> [Extracted data]
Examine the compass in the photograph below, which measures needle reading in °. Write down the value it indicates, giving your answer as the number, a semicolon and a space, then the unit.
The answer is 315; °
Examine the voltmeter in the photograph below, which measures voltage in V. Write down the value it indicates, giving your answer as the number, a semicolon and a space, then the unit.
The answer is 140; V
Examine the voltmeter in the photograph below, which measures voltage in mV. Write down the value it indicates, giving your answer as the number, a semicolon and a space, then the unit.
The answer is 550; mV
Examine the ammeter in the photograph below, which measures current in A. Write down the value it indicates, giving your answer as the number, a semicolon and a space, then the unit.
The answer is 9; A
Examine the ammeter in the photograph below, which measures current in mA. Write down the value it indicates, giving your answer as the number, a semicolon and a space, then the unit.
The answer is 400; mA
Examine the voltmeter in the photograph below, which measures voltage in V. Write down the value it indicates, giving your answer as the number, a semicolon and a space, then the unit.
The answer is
==
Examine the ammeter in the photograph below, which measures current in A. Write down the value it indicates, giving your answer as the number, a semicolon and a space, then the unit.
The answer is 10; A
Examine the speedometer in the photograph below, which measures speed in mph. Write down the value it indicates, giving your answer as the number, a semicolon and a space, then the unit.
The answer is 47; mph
==
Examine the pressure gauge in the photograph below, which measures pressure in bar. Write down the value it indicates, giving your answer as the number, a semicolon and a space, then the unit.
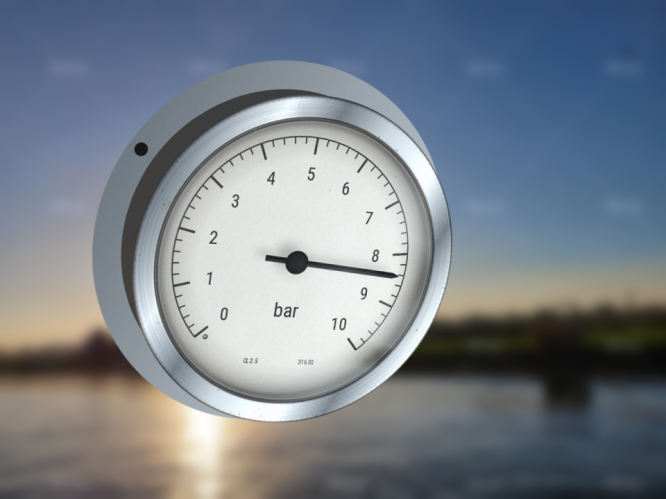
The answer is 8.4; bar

> [Exercise objective]
Return the entries above verbatim, from the line with "voltage in mV." up to and including the line with "The answer is 550; mV".

> [Written reply]
Examine the voltmeter in the photograph below, which measures voltage in mV. Write down the value it indicates, giving your answer as the number, a semicolon and a space, then the unit.
The answer is 550; mV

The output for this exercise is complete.